Current and Emerging Therapies Targeting the IL-23/IL-17 Axis in Psoriasis
10.4062/biomolther.2026.019
- Author:
Sang-Jun HAN
1
;
Go-Yeon JUNG
;
Gyeong-Cheon LEE
;
Dae-Hee KI
;
Byung-Seok KIM
Author Information
1. Division of Life Sciences, College of Life Science and Bioengineering, Incheon National University, Incheon 22012, Republic of Korea
- Publication Type:Review
- From:Biomolecules & Therapeutics
2026;34(3):519-529
- CountryRepublic of Korea
- Language:English
-
Abstract:
Over the past two decades, experimental and clinical evidence has established the interleukin-23 (IL-23)/interleukin-17 (IL-17) axis as a key mediator of psoriatic inflammation.

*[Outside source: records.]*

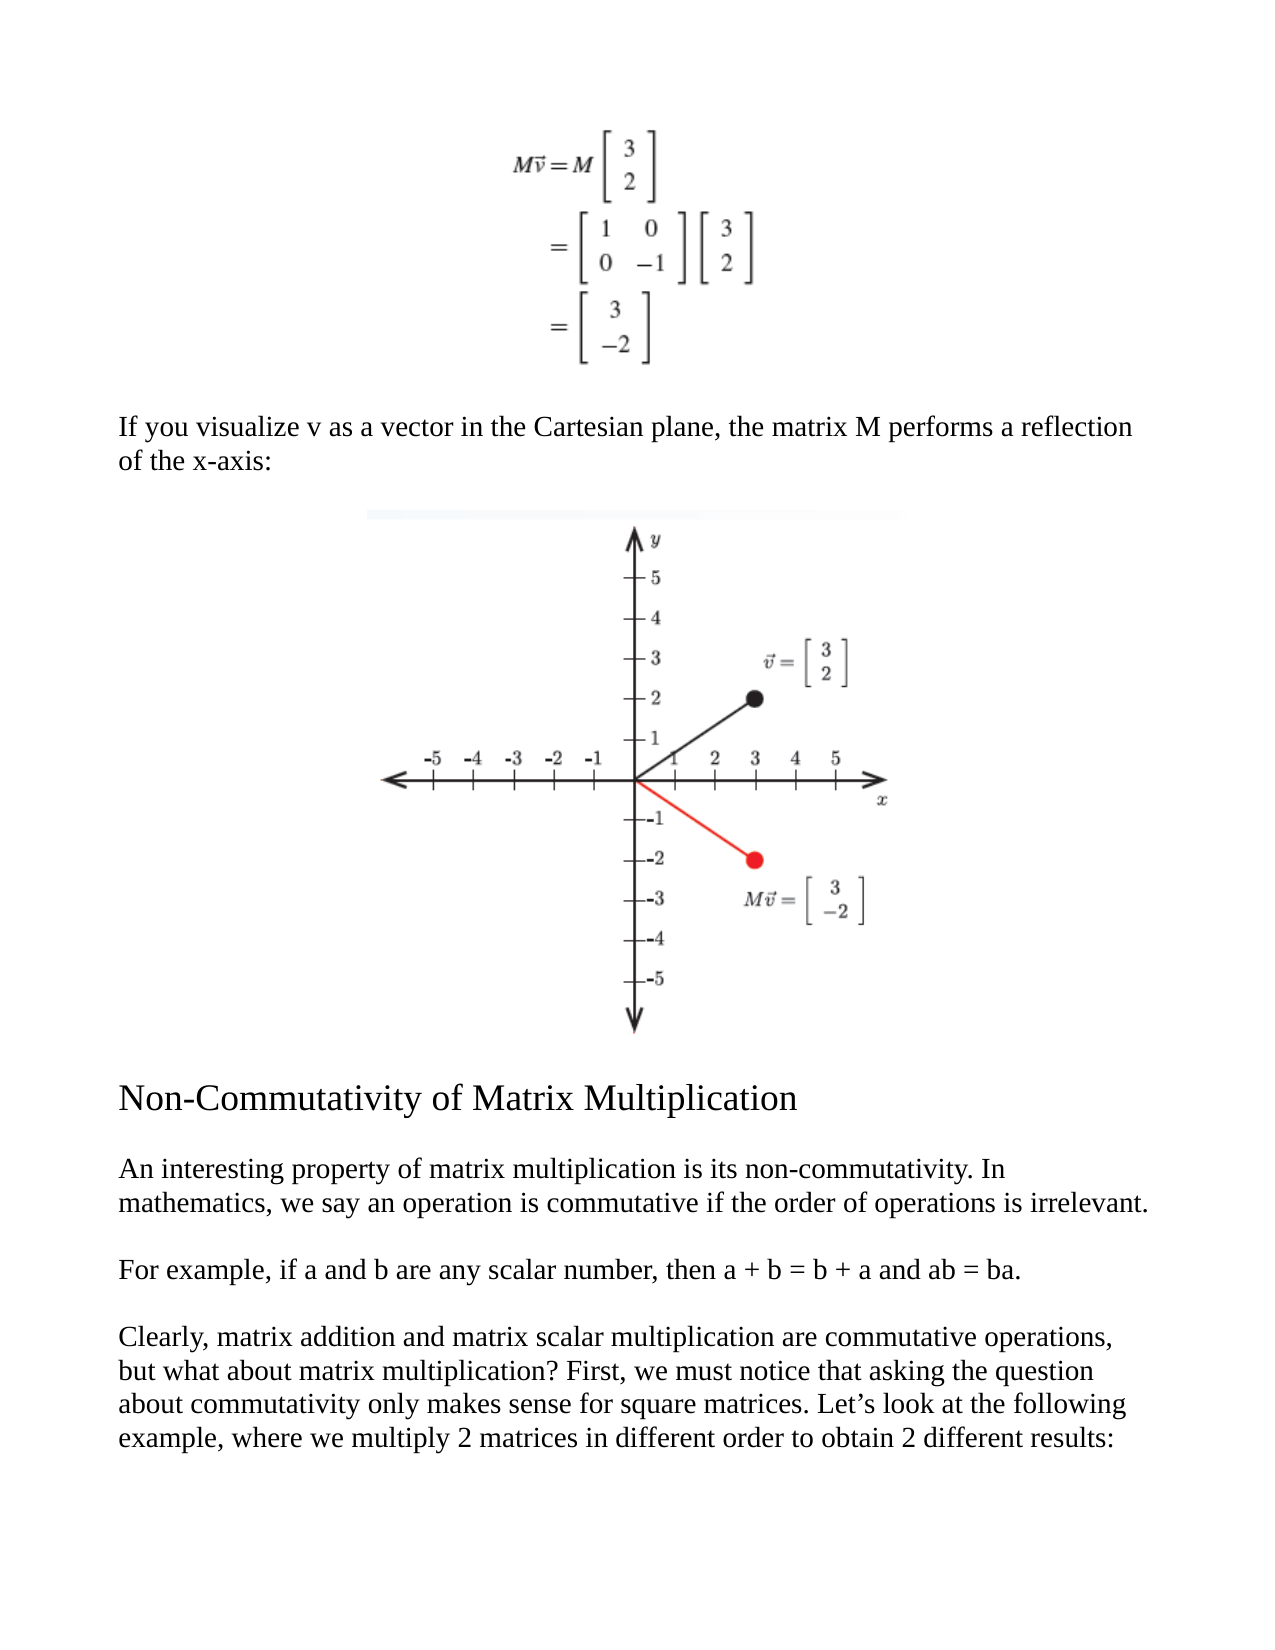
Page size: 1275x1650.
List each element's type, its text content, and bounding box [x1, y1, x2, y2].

text Non-Commutativity of Matrix Multiplication [118, 1075, 1157, 1118]
text If you visualize v as a vector in the Cartesian plane, the matrix M performs a reflection of the x-axis: [118, 409, 1157, 477]
text but what about matrix multiplication? First, we must notice that asking the question about commutativity only makes sense for square matrices. Let’s look at the following example, where we multiply 2 matrices in different order to obtain 2 different results: [118, 1353, 1157, 1453]
picture [498, 118, 777, 376]
text For example, if a and b are any scalar number, then a + b = b + a and ab = ba. [118, 1252, 1157, 1286]
text Clearly, matrix addition and matrix scalar multiplication are commutative operations, [118, 1319, 1157, 1353]
text An interesting property of matrix multiplication is its non-commutativity. In mathematics, we say an operation is commutative if the order of operations is irrelevant. [118, 1152, 1157, 1219]
picture [367, 510, 908, 1042]
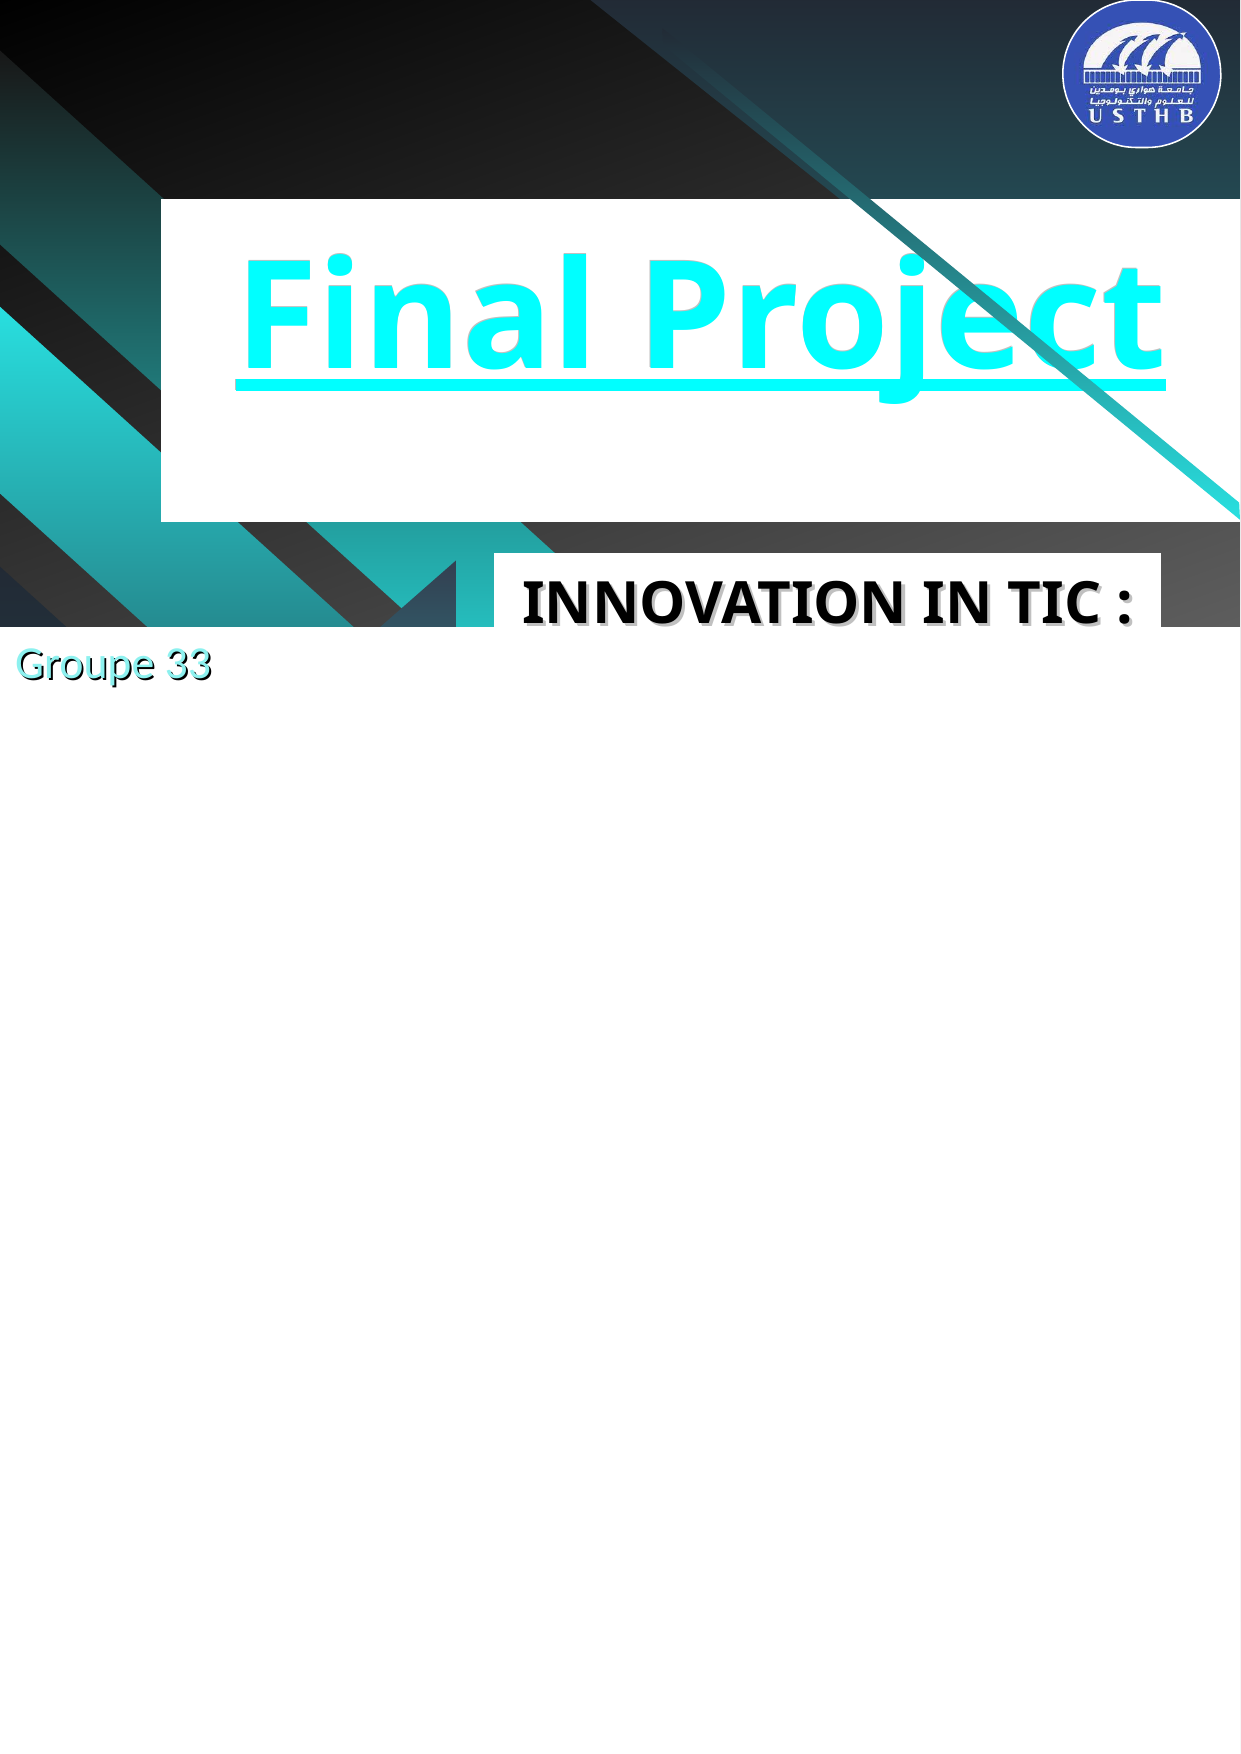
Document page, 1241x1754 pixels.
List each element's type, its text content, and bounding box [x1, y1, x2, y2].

text INNOVATION IN TIC : Information and Communication Technologies (TIC) [509, 561, 1146, 627]
text Final Project [965, 302, 992, 317]
text Final Project [178, 208, 1107, 412]
text Final Project [883, 208, 1223, 412]
text Groupe 33 [15, 634, 1225, 690]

IL-23, primarily derived from activated dendritic cells, supports the survival and pathogenic function of type 17 immune cells, which subsequently release IL-17A, IL-17F, and IL-22 to promote keratinocyte activation and recruit inflammatory leukocytes. These mechanistic insights have directly translated into the development of highly effective biologic therapies targeting IL-17 or IL-23, substantially improving the management of psoriasis. Beyond injectable biologics, growing efforts to overcome limitations related to long-term adherence, cost, and accessibility have accelerated the development of non-injectable therapeutic approaches. Oral and topical small-molecule agents, including selective tyrosine kinase 2 (TYK2) inhibitors and IL-23 receptor antagonists, are now broadening the therapeutic options. At the same time, progress in molecular engineering, artificial intelligence–guided protein design, and spatial multi-omic technologies are refining therapeutic discovery and enabling more precise targeting of pathogenic immune circuits. In this review, we outline the current understanding of the IL-23/IL-17 pathway in psoriasis pathogenesis and provide a critical overview of approved and emerging therapies directed at this pathway. We also address key biological and translational challenges, including tissue-specific cytokine functions, interspecies differences, and long-term safety considerations, and discuss how these factors may inform future strategies for precision immunotherapy in psoriasis.